Another good sign: Two players previously ranked No. 1, Caroline Wozniacki and Ana Ivanovic, are hanging in there. About to crash the penthouse parties again? Not likely. But again, if you're looking for an entertaining match near the end of the first week, these two will deliver -- not to mention the delightfully eccentric Marion Bartoli or the eternal lure of Petra Kvitova's power. And as long as I've been following tennis, I can't recall so many appealing players ranked outside the top 25. I'm thinking of Su-Wei Hsieh, Yaroslava Shvedova, Tsvetana Pironkova and Mona Barthel, just for starters.
(In reading one account listing Yulia Putintseva, Luksika Kumkhum and Donna Vekic as the top international teenagers to watch, I realized that you'd better stay right up to date with the women's game; I've yet to see any of them play beyond a few scattered TV clips.)

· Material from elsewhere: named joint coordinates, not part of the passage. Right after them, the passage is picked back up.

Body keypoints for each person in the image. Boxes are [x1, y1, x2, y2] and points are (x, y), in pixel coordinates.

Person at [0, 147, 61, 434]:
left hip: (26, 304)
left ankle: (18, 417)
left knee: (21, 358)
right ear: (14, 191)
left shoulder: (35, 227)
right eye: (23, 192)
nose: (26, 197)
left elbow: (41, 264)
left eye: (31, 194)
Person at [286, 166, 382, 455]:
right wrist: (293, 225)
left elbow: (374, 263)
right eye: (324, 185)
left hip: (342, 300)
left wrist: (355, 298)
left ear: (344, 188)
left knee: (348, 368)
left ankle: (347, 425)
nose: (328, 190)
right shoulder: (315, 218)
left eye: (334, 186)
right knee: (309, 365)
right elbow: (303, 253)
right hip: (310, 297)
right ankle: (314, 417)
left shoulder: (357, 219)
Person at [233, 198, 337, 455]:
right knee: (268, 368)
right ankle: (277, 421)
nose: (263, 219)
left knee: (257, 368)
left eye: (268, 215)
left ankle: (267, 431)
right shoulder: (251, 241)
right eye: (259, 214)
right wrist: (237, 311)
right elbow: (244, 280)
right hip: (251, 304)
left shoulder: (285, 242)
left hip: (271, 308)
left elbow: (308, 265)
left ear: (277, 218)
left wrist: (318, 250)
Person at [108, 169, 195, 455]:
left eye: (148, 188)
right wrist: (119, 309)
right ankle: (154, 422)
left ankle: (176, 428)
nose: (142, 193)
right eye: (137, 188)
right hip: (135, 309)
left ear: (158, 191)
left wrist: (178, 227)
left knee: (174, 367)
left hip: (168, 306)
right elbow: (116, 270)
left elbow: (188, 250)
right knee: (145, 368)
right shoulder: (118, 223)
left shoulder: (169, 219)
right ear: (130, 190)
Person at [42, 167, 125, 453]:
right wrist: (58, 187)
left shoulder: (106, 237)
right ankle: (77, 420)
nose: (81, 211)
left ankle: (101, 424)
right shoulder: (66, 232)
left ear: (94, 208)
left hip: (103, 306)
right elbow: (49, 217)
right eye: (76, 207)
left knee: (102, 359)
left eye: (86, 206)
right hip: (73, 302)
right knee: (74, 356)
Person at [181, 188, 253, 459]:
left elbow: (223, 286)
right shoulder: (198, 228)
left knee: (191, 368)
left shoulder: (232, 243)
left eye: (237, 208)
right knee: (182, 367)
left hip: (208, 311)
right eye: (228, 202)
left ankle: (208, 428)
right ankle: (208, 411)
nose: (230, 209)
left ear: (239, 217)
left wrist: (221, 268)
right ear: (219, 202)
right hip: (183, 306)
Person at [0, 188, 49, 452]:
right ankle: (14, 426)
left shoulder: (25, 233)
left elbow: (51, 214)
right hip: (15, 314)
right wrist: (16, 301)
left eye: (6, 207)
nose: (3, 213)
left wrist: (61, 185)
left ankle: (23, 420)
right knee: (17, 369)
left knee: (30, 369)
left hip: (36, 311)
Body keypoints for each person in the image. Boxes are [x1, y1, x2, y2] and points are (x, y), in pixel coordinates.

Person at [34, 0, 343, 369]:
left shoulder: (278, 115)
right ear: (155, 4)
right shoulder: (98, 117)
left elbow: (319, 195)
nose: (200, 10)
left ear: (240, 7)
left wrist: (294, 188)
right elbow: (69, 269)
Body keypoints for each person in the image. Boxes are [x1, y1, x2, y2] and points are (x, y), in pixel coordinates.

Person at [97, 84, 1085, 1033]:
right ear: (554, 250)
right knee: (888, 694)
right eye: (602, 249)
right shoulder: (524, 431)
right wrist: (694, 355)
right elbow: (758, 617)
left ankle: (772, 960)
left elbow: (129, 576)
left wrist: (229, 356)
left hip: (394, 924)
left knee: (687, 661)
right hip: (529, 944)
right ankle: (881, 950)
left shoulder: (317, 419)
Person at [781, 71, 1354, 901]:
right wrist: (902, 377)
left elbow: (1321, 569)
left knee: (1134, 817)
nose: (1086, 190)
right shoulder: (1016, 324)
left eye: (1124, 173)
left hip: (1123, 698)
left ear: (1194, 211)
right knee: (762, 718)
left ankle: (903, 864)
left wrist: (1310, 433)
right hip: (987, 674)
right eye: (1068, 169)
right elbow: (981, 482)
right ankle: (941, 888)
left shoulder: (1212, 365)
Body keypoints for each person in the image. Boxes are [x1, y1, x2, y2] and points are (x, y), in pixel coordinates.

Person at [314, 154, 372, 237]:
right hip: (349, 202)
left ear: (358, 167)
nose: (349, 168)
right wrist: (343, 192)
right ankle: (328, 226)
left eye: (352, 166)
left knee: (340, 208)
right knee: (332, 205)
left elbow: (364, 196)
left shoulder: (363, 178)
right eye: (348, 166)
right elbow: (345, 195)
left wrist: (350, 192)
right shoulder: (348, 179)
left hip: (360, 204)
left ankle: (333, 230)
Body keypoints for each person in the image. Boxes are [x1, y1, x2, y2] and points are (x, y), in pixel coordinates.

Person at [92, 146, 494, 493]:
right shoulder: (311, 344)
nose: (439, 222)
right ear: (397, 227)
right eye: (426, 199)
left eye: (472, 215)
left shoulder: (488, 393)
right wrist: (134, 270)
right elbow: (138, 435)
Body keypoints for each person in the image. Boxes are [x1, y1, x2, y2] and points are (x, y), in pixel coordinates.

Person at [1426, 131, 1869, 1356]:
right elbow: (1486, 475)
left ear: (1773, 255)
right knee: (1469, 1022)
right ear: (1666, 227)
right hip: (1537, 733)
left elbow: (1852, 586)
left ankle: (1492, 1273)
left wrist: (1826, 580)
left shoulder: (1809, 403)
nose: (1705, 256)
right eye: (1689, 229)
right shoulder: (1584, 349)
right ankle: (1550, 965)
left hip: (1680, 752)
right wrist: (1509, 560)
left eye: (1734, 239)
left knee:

Just as Andy Murray's emergence has turned the elite of men's tennis into a Big Four, Agnieska Radwanska stands ready for a breakthrough on the women's side. She'll need to win a major to get there, but the fourth-ranked Radwanska hardly resembles the dreadfully dull baseliners who so disturbingly characterized the women's tour in the past. She's a beguiling talent, a thinker, with genius hands and a limitless supply of good ideas. Her loss to Li Na in the quarterfinals won't stall her progress.
"It's very tough," said England's Heather Watson after losing to Radwanska in the third round. "The ball isn't coming that fast, but it's just coming back. Every single time."
You'll notice only scant mention of American players in this discussion. No slight intended. It's just that, with the exception of Stephens, we'll need a bit more evidence that these up-and-coming players are for real. It's easy to get fooled by a flashy, somewhat deceiving performance like the ones displayed by Melanie Oudin and Beatrice Capra at recent U.S. Opens.
The best thing about American women's tennis, though, is that these prospects keep coming. Every major seems to bring a distinctly different story -- or several, with luck. Madison Keys' performance in Melbourne struck many observers as a revelation, and no one was more enthusiastic than ESPN's Pam Shriver:
"That was the real deal," she said. "You don't have a serve like that at 17 years old. The easy power. The big forehand. It's exciting. I haven't felt this (about young American players) for 15 years."
Then there was the raw and endearing intensity of Jamie Hampton, who gave Azarenka a major scare in the third round. What a fascinating background: Korean mother, American military father, born in Germany but raised in Alabama. This is a player with touch, variety and athleticism, with both a one-handed and two-handed backhand. She has spent months fighting off back pain, and she was absolutely furious at having to play the world No. 1 at less than full strength.
"I probably shouldn't be telling you this," she said after the match, "but I have two herniated disks in my back."
There was a classic mid-match photo of Hampton during a medical timeout, wearing a look of fierce determination, as if she was simply going to will her way through to victory.
"I went into that match with a lot of belief," she said after the 6-4, 4-6, 6-2 loss, "so I was not surprised that I played well. I didn't think I was going to lose."
Hampton was ranked No. 63 at the time, another shining example of an eye-catching trend in women's tennis. "Wake me up for the semifinals" is yesterday's lament.